Exercise requirements:
From the line with "ие по номеру" to the line with "tecnología para quien la quiera utilizar. A", retype every line exactly, including those two, and leave out the rest of the data below.

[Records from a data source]
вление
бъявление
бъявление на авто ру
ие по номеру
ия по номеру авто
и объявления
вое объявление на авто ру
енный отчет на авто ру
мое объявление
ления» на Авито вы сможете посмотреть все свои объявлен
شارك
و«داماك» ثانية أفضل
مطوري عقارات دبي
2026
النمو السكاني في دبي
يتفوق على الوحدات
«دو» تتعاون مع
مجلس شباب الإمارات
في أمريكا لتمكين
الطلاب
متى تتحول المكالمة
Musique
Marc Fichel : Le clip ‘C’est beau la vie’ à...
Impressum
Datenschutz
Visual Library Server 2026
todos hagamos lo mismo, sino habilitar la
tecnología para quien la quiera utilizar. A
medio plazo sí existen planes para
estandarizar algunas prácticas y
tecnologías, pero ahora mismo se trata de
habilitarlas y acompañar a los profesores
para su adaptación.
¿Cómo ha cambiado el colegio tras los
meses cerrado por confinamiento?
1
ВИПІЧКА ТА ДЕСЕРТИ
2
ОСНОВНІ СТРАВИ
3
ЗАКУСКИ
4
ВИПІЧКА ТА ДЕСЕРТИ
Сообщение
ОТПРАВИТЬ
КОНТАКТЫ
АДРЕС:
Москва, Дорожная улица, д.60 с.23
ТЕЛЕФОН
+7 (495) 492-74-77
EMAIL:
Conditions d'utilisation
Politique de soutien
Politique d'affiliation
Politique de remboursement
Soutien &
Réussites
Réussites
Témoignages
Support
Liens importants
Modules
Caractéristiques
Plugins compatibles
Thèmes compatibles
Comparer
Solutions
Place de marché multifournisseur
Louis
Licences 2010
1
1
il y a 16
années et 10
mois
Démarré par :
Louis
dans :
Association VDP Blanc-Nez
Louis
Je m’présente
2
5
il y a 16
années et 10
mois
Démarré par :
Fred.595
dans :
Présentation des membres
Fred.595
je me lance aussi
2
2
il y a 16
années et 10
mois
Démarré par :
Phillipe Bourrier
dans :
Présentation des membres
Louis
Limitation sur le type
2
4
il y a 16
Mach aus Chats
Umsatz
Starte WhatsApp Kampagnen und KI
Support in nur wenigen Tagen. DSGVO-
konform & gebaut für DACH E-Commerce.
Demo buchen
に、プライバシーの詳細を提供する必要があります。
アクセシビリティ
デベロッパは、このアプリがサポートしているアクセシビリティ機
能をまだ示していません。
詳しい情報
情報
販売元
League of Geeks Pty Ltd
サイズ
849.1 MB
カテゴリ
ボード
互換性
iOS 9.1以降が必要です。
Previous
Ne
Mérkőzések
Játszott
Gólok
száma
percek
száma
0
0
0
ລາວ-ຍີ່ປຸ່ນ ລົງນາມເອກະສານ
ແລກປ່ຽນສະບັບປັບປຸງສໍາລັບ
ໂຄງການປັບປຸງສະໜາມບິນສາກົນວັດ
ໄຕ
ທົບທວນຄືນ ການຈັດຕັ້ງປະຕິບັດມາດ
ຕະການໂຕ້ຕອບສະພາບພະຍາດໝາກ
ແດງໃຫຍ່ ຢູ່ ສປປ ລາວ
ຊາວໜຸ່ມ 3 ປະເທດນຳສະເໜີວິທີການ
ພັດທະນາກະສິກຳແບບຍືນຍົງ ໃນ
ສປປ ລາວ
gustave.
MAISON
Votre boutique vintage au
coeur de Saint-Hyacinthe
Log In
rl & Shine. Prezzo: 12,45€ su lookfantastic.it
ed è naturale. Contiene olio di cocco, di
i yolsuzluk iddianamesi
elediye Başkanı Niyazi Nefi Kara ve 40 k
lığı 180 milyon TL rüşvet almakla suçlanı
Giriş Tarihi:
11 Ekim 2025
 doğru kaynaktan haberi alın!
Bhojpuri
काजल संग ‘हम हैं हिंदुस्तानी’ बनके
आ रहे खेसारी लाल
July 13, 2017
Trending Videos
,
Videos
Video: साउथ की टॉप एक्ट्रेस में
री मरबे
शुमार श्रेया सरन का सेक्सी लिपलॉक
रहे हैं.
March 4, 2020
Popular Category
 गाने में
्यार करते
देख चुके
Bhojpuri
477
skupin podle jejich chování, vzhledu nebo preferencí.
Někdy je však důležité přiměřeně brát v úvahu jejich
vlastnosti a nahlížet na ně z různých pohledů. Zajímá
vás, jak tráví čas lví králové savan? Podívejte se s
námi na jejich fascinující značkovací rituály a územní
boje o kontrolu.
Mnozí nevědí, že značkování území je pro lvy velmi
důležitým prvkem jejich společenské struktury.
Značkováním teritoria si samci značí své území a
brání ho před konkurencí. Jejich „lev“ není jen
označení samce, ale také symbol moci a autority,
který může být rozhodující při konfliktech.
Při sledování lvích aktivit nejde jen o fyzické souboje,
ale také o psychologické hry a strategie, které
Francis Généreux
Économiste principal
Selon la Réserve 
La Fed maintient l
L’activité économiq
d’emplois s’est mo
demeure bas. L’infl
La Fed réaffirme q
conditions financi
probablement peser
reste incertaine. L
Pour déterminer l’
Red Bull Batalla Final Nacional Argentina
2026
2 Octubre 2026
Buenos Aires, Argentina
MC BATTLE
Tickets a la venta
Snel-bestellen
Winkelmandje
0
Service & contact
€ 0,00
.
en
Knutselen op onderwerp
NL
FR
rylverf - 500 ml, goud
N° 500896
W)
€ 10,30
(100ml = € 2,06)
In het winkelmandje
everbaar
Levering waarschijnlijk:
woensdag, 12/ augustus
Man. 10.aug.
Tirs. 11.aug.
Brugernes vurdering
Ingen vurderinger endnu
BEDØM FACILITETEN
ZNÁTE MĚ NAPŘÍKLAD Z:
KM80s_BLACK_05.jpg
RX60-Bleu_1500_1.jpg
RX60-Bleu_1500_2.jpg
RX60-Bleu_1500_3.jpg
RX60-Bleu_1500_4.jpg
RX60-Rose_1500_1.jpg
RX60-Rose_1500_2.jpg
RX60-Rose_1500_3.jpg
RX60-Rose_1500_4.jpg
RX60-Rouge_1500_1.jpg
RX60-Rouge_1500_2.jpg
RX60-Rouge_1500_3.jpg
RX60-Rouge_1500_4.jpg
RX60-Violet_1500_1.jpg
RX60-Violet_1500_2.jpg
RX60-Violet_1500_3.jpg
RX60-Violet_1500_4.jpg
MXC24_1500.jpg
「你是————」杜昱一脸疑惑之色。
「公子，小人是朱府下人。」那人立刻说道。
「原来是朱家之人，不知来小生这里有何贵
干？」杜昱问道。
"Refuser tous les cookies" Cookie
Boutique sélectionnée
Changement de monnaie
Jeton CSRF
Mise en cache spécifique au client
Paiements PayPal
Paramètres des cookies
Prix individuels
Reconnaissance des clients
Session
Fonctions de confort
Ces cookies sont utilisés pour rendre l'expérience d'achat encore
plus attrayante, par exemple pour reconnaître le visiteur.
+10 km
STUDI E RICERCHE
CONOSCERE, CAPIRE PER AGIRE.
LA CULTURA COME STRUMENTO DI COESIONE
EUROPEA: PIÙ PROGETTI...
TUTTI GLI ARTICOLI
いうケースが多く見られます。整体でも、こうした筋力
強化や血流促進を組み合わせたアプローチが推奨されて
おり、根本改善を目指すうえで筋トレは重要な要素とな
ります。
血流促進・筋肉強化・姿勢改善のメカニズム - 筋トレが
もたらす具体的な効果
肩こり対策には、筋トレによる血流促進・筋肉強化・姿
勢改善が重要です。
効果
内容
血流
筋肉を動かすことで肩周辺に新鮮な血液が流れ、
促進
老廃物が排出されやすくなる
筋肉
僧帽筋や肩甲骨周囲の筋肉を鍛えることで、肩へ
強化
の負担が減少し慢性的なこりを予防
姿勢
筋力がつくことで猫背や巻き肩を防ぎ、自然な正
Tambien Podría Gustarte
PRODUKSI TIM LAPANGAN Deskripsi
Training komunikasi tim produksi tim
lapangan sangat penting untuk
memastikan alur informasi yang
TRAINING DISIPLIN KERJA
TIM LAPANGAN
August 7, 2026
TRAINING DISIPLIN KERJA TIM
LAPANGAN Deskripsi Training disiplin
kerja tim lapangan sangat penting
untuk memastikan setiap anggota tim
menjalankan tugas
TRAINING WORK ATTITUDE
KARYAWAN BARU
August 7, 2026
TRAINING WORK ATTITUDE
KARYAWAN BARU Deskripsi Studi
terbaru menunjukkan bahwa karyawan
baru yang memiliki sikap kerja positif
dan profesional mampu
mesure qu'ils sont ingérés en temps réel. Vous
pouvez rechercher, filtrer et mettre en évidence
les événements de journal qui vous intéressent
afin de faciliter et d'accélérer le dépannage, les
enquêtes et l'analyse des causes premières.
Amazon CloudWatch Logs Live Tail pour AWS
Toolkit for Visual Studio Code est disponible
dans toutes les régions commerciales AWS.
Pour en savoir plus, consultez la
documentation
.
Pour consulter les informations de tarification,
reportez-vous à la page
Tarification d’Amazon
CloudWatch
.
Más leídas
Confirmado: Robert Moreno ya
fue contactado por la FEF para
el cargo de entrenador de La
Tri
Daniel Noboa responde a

Expected output:
ие по номеру
ия по номеру авто
и объявления
вое объявление на авто ру
енный отчет на авто ру
мое объявление
ления» на Авито вы сможете посмотреть все свои объявлен
شارك
و«داماك» ثانية أفضل
مطوري عقارات دبي
2026
النمو السكاني في دبي
يتفوق على الوحدات
«دو» تتعاون مع
مجلس شباب الإمارات
في أمريكا لتمكين
الطلاب
متى تتحول المكالمة
Musique
Marc Fichel : Le clip ‘C’est beau la vie’ à...
Impressum
Datenschutz
Visual Library Server 2026
todos hagamos lo mismo, sino habilitar la
tecnología para quien la quiera utilizar. A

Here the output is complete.